Data provided ▸
━━━━━━━━━━
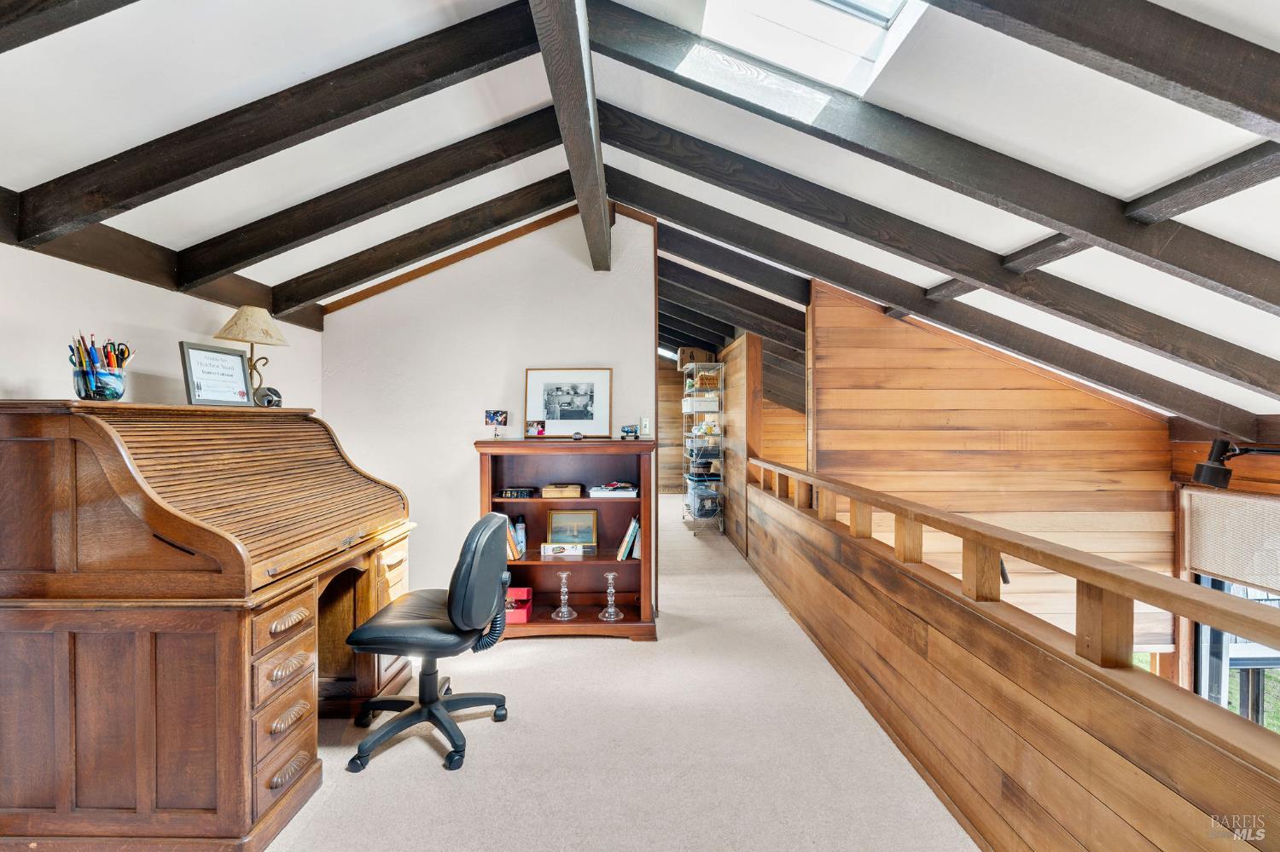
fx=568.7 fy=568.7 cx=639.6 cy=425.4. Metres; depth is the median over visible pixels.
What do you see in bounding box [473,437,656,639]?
bookcase
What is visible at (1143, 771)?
half wall
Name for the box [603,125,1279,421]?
ceiling beam
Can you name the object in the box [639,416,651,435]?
light switch
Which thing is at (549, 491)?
wooden box
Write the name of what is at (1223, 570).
window blind
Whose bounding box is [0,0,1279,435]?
ceiling
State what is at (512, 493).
decorative box
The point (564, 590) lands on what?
glass candlestick
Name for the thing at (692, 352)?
cardboard box
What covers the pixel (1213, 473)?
wall lamp
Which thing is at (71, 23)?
ceiling beam
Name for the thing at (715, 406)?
storage box
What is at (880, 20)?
skylight
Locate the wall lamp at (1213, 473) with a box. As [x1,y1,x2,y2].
[1191,436,1279,489]
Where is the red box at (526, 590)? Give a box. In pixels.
[504,587,532,624]
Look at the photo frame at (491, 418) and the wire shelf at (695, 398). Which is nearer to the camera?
the photo frame at (491, 418)
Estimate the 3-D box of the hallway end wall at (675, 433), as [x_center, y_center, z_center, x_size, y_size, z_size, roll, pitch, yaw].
[0.105,-0.087,10.234,2.599,2.625,0.126,0,0,-1]
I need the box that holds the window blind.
[1185,487,1279,594]
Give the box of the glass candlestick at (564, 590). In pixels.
[549,571,578,621]
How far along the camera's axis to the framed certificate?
2.31 m
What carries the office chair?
on the carpet floor
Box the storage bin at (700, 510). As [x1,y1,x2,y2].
[685,478,721,517]
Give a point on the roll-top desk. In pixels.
(296, 625)
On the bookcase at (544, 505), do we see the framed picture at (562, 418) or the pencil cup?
the framed picture at (562, 418)
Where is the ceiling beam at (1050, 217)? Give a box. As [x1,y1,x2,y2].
[584,0,1279,304]
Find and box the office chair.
[343,513,515,774]
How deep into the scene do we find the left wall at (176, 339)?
2.30 m
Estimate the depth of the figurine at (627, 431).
3.60 m
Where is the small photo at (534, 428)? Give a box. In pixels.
[525,419,545,437]
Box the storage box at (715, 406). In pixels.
[681,395,720,412]
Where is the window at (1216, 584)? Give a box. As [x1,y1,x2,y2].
[1191,574,1279,730]
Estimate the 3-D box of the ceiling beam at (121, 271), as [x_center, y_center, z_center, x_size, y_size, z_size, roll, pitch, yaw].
[-2.089,-0.698,1.615,0.092,0.180,4.317,0,0,-1]
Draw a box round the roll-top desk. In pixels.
[0,396,421,851]
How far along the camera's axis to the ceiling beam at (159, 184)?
1.92 m
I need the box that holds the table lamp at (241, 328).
[216,305,288,405]
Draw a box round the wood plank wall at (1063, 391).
[807,279,1178,656]
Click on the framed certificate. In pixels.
(231, 361)
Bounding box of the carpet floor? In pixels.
[261,502,977,851]
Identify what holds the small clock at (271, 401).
on the roll-top desk
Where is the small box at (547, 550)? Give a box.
[540,541,591,557]
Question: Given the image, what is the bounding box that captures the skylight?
[689,0,930,115]
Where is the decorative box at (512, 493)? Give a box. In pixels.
[498,486,535,499]
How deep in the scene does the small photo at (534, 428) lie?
3.59 m
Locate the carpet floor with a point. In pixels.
(432, 781)
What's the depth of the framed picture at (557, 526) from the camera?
3.70 m
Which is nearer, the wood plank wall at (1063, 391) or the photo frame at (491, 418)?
the photo frame at (491, 418)
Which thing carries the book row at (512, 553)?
in the bookcase at (544, 505)
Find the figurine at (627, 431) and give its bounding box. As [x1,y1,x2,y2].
[620,424,639,439]
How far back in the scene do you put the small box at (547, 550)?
3.55 m
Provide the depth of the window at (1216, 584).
3.87 m
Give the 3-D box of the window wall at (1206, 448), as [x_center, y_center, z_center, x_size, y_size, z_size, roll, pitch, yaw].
[3.934,1.375,2.667,0.168,2.950,3.431,0,0,-1]
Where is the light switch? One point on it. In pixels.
(647, 423)
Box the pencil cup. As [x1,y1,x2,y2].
[69,363,127,400]
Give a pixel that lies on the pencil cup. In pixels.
(86, 393)
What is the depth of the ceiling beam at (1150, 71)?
1.28 m
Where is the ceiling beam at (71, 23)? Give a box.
[0,0,135,52]
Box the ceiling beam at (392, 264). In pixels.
[265,175,582,319]
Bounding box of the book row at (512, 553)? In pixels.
[505,515,526,560]
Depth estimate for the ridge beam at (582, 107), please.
1.94 m
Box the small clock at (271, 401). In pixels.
[253,385,282,407]
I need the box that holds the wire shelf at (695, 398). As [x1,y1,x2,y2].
[681,363,725,534]
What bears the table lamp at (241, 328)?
on the roll-top desk
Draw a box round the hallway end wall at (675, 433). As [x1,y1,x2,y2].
[657,355,686,492]
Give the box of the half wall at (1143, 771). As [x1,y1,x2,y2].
[738,464,1279,851]
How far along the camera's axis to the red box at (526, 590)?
3.45 m
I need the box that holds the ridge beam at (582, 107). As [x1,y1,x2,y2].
[529,0,613,271]
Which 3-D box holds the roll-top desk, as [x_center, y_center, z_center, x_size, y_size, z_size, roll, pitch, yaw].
[-1.577,0.620,2.230,0.888,1.327,1.406,0,0,-1]
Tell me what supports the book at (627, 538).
in the bookcase at (544, 505)
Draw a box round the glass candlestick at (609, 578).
[597,571,625,621]
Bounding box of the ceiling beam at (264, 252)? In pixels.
[182,111,572,290]
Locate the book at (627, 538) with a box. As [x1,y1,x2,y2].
[616,516,639,560]
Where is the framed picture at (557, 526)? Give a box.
[546,510,598,546]
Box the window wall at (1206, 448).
[1170,419,1279,710]
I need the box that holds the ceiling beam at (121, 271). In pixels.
[0,188,324,329]
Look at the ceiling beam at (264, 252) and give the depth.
2.66 m
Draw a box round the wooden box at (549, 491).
[540,482,582,498]
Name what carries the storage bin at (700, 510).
in the wire shelf at (695, 398)
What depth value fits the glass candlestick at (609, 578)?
3.44 m
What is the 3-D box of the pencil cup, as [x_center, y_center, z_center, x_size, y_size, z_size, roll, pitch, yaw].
[-1.760,-0.133,1.861,0.134,0.109,0.130,0,0,-1]
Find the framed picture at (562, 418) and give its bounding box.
[523,366,612,438]
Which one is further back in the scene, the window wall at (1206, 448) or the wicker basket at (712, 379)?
the wicker basket at (712, 379)
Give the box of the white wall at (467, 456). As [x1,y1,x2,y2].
[319,202,657,614]
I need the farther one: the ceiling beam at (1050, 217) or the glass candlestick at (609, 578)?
the glass candlestick at (609, 578)
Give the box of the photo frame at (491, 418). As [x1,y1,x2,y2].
[483,408,508,438]
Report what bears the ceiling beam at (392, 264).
attached to the ceiling
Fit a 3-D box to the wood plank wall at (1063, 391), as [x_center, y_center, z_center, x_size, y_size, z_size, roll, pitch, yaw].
[2.581,0.611,4.212,2.296,3.567,0.138,0,0,-1]
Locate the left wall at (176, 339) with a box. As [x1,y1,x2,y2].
[0,242,323,412]
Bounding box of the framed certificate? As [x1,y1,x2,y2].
[180,341,252,406]
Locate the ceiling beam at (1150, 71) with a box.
[925,0,1279,138]
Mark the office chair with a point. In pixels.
(432, 714)
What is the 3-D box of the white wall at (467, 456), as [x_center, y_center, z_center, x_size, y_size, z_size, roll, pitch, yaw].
[-1.047,-0.101,3.824,2.089,2.818,0.122,0,0,-1]
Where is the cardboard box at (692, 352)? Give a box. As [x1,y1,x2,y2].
[676,346,710,369]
━━━━━━━━━━
Exercise objective ▸ Would you write out each record above exactly, with no images?

Answer for this exercise ▸
fx=568.7 fy=568.7 cx=639.6 cy=425.4. Metres; depth is the median over visible pixels.
What do you see in bounding box [473,437,656,639]?
bookcase
What is visible at (1143, 771)?
half wall
Name for the box [603,125,1279,421]?
ceiling beam
Can you name the object in the box [639,416,651,435]?
light switch
Which thing is at (549, 491)?
wooden box
Write the name of what is at (1223, 570).
window blind
Whose bounding box is [0,0,1279,435]?
ceiling
State what is at (512, 493).
decorative box
The point (564, 590) lands on what?
glass candlestick
Name for the thing at (692, 352)?
cardboard box
What covers the pixel (1213, 473)?
wall lamp
Which thing is at (71, 23)?
ceiling beam
Name for the thing at (715, 406)?
storage box
What is at (880, 20)?
skylight
Locate the wall lamp at (1213, 473) with a box. As [x1,y1,x2,y2].
[1191,436,1279,489]
Where is the red box at (526, 590)? Give a box. In pixels.
[504,587,532,624]
Look at the photo frame at (491, 418) and the wire shelf at (695, 398). Which is nearer to the camera?
the photo frame at (491, 418)
Estimate the 3-D box of the hallway end wall at (675, 433), as [x_center, y_center, z_center, x_size, y_size, z_size, roll, pitch, yaw].
[0.105,-0.087,10.234,2.599,2.625,0.126,0,0,-1]
I need the box that holds the window blind.
[1185,487,1279,594]
Give the box of the glass candlestick at (564, 590). In pixels.
[549,571,578,621]
How far along the camera's axis to the framed certificate?
2.31 m
What carries the office chair?
on the carpet floor
Box the storage bin at (700, 510). As [x1,y1,x2,y2].
[685,478,721,517]
Give a point on the roll-top desk. In pixels.
(296, 625)
On the bookcase at (544, 505), do we see the framed picture at (562, 418) or the pencil cup?
the framed picture at (562, 418)
Where is the ceiling beam at (1050, 217)? Give a box. As [x1,y1,x2,y2].
[584,0,1279,304]
Find and box the office chair.
[343,513,515,774]
How deep into the scene do we find the left wall at (176, 339)?
2.30 m
Estimate the depth of the figurine at (627, 431).
3.60 m
Where is the small photo at (534, 428)? Give a box. In pixels.
[525,419,545,437]
Box the storage box at (715, 406). In pixels.
[681,395,720,412]
Where is the window at (1216, 584)? Give a box. As [x1,y1,x2,y2].
[1191,574,1279,730]
Estimate the 3-D box of the ceiling beam at (121, 271), as [x_center, y_center, z_center, x_size, y_size, z_size, roll, pitch, yaw].
[-2.089,-0.698,1.615,0.092,0.180,4.317,0,0,-1]
Draw a box round the roll-top desk. In pixels.
[0,396,421,851]
How far along the camera's axis to the ceiling beam at (159, 184)?
1.92 m
I need the box that holds the table lamp at (241, 328).
[216,305,288,405]
Draw a box round the wood plank wall at (1063, 391).
[807,279,1178,656]
Click on the framed certificate. In pixels.
(231, 361)
Bounding box of the carpet floor? In pixels.
[261,502,977,851]
Identify what holds the small clock at (271, 401).
on the roll-top desk
Where is the small box at (547, 550)? Give a box.
[540,541,591,557]
Question: Given the image, what is the bounding box that captures the skylight?
[689,0,930,115]
Where is the decorative box at (512, 493)? Give a box. In pixels.
[498,486,535,499]
How deep in the scene does the small photo at (534, 428) lie?
3.59 m
Locate the carpet floor with a point. In pixels.
(432, 781)
What's the depth of the framed picture at (557, 526) from the camera?
3.70 m
Which is nearer, the wood plank wall at (1063, 391) or the photo frame at (491, 418)?
the photo frame at (491, 418)
Which thing carries the book row at (512, 553)?
in the bookcase at (544, 505)
Find the figurine at (627, 431) and give its bounding box. As [x1,y1,x2,y2].
[620,424,639,439]
How far back in the scene do you put the small box at (547, 550)?
3.55 m
Provide the depth of the window at (1216, 584).
3.87 m
Give the 3-D box of the window wall at (1206, 448), as [x_center, y_center, z_center, x_size, y_size, z_size, roll, pitch, yaw].
[3.934,1.375,2.667,0.168,2.950,3.431,0,0,-1]
Where is the light switch? One point on it. In pixels.
(647, 423)
Box the pencil cup. As [x1,y1,x2,y2].
[69,363,127,400]
Give a pixel that lies on the pencil cup. In pixels.
(86, 393)
What is the depth of the ceiling beam at (1150, 71)?
1.28 m
Where is the ceiling beam at (71, 23)? Give a box.
[0,0,135,52]
Box the ceiling beam at (392, 264). In pixels.
[265,175,582,319]
Bounding box of the book row at (512, 553)? In pixels.
[505,515,526,560]
Depth estimate for the ridge beam at (582, 107), please.
1.94 m
Box the small clock at (271, 401). In pixels.
[253,385,282,407]
I need the box that holds the wire shelf at (695, 398). As [x1,y1,x2,y2].
[681,363,725,534]
What bears the table lamp at (241, 328)?
on the roll-top desk
Draw a box round the hallway end wall at (675, 433). As [x1,y1,x2,y2].
[657,355,686,492]
Give the box of the half wall at (1143, 771). As [x1,y1,x2,y2].
[738,464,1279,851]
How far along the camera's axis to the red box at (526, 590)?
3.45 m
I need the box that holds the ridge beam at (582, 107). As [x1,y1,x2,y2].
[529,0,613,271]
Which 3-D box holds the roll-top desk, as [x_center, y_center, z_center, x_size, y_size, z_size, roll, pitch, yaw].
[-1.577,0.620,2.230,0.888,1.327,1.406,0,0,-1]
Tell me what supports the book at (627, 538).
in the bookcase at (544, 505)
Draw a box round the glass candlestick at (609, 578).
[597,571,625,621]
Bounding box of the ceiling beam at (264, 252)? In pixels.
[182,111,572,290]
Locate the book at (627, 538) with a box. As [x1,y1,x2,y2].
[616,516,639,560]
Where is the framed picture at (557, 526)? Give a box.
[546,510,598,546]
Box the window wall at (1206, 448).
[1170,419,1279,710]
I need the box that holds the ceiling beam at (121, 271). In pixels.
[0,188,324,329]
Look at the ceiling beam at (264, 252) and give the depth.
2.66 m
Draw a box round the wooden box at (549, 491).
[540,482,582,498]
Name what carries the storage bin at (700, 510).
in the wire shelf at (695, 398)
What depth value fits the glass candlestick at (609, 578)?
3.44 m
What is the 3-D box of the pencil cup, as [x_center, y_center, z_center, x_size, y_size, z_size, roll, pitch, yaw].
[-1.760,-0.133,1.861,0.134,0.109,0.130,0,0,-1]
Find the framed picture at (562, 418) and give its bounding box.
[523,366,612,438]
Which one is further back in the scene, the window wall at (1206, 448) or the wicker basket at (712, 379)?
the wicker basket at (712, 379)
Give the box of the white wall at (467, 456). As [x1,y1,x2,y2].
[319,202,657,614]
I need the farther one: the ceiling beam at (1050, 217) or the glass candlestick at (609, 578)?
the glass candlestick at (609, 578)
Give the box of the photo frame at (491, 418). As [x1,y1,x2,y2].
[483,408,508,438]
Report what bears the ceiling beam at (392, 264).
attached to the ceiling
Fit a 3-D box to the wood plank wall at (1063, 391), as [x_center, y_center, z_center, x_size, y_size, z_size, roll, pitch, yaw].
[2.581,0.611,4.212,2.296,3.567,0.138,0,0,-1]
Locate the left wall at (176, 339) with a box. As [x1,y1,x2,y2].
[0,242,323,412]
Bounding box of the framed certificate? As [x1,y1,x2,y2].
[180,341,252,406]
Locate the ceiling beam at (1150, 71) with a box.
[925,0,1279,138]
Mark the office chair with a point. In pixels.
(432, 714)
What is the 3-D box of the white wall at (467, 456), as [x_center, y_center, z_center, x_size, y_size, z_size, roll, pitch, yaw].
[-1.047,-0.101,3.824,2.089,2.818,0.122,0,0,-1]
Where is the cardboard box at (692, 352)? Give a box. As [x1,y1,x2,y2].
[676,346,710,369]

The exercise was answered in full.